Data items
• • •
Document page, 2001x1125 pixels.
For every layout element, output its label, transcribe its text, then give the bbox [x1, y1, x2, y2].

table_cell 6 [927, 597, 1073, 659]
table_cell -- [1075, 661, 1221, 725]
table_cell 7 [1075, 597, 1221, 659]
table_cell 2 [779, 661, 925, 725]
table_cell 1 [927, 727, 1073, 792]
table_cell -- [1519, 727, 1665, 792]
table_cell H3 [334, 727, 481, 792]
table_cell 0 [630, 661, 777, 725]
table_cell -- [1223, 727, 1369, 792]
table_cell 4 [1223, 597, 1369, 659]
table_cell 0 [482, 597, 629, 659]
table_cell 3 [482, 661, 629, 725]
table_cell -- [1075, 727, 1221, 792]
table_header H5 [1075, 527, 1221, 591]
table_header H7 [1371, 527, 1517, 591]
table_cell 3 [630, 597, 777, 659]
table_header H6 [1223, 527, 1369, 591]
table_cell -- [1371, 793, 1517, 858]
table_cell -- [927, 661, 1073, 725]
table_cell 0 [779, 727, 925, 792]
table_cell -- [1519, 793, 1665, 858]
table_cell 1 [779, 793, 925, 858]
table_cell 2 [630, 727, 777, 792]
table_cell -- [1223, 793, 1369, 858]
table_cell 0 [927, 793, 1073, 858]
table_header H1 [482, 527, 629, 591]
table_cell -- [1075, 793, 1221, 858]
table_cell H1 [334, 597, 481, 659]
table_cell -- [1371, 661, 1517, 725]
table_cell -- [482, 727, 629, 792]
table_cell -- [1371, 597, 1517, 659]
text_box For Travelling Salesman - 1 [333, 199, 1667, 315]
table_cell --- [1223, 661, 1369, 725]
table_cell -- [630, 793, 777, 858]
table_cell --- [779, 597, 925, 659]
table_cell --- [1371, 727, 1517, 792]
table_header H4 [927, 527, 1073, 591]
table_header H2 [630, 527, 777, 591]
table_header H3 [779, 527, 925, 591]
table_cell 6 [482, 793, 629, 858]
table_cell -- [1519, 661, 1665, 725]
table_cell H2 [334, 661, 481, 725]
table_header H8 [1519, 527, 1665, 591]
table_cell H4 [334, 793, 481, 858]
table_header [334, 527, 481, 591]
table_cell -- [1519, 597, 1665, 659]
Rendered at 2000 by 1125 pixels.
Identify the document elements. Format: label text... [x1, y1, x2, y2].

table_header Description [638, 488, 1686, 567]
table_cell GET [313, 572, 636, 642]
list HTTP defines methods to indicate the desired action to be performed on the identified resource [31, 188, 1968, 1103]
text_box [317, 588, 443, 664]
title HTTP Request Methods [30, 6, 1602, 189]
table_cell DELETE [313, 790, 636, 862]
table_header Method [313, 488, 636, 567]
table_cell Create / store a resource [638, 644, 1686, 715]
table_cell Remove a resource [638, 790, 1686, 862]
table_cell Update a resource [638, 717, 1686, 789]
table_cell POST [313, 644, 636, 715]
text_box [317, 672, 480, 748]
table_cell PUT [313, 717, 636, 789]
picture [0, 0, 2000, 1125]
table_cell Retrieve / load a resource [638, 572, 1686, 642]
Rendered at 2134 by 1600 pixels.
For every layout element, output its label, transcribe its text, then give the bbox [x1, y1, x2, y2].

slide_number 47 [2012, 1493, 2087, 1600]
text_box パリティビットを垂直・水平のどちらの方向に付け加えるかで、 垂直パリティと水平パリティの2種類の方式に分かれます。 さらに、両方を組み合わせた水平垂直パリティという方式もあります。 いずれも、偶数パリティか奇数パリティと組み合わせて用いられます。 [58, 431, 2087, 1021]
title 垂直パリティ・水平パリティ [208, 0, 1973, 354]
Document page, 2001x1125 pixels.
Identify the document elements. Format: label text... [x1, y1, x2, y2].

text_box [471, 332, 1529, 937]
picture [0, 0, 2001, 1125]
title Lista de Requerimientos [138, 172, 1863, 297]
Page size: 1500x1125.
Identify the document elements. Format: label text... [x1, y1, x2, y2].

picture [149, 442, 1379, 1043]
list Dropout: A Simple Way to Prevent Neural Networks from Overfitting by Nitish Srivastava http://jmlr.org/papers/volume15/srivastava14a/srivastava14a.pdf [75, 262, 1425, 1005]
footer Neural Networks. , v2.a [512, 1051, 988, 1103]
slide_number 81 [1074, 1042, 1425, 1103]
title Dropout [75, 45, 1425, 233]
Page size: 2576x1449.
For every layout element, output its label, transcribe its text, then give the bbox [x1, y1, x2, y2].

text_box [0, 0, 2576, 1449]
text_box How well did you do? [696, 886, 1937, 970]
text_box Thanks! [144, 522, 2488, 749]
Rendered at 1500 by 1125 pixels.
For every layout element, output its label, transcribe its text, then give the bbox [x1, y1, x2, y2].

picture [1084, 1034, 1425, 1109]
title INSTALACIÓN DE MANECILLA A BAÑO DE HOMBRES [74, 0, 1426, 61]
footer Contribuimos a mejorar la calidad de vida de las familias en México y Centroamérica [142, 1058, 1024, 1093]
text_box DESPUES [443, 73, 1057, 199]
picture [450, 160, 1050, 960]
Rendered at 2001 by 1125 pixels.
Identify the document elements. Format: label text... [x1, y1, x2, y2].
• • •
→ **ACTION ITEM**:
Above are the entries. Copy exactly the part that opens with the line containing "Rendered at 2134 by 1600 pixels." and closes with the line containing "Page size: 1500x1125.", and no more.

→ **RESPONSE BELOW**:
Rendered at 2134 by 1600 pixels.
For every layout element, output its label, transcribe its text, then give the bbox [x1, y1, x2, y2].

slide_number 47 [2012, 1493, 2087, 1600]
text_box パリティビットを垂直・水平のどちらの方向に付け加えるかで、 垂直パリティと水平パリティの2種類の方式に分かれます。 さらに、両方を組み合わせた水平垂直パリティという方式もあります。 いずれも、偶数パリティか奇数パリティと組み合わせて用いられます。 [58, 431, 2087, 1021]
title 垂直パリティ・水平パリティ [208, 0, 1973, 354]
Document page, 2001x1125 pixels.
Identify the document elements. Format: label text... [x1, y1, x2, y2].

text_box [471, 332, 1529, 937]
picture [0, 0, 2001, 1125]
title Lista de Requerimientos [138, 172, 1863, 297]
Page size: 1500x1125.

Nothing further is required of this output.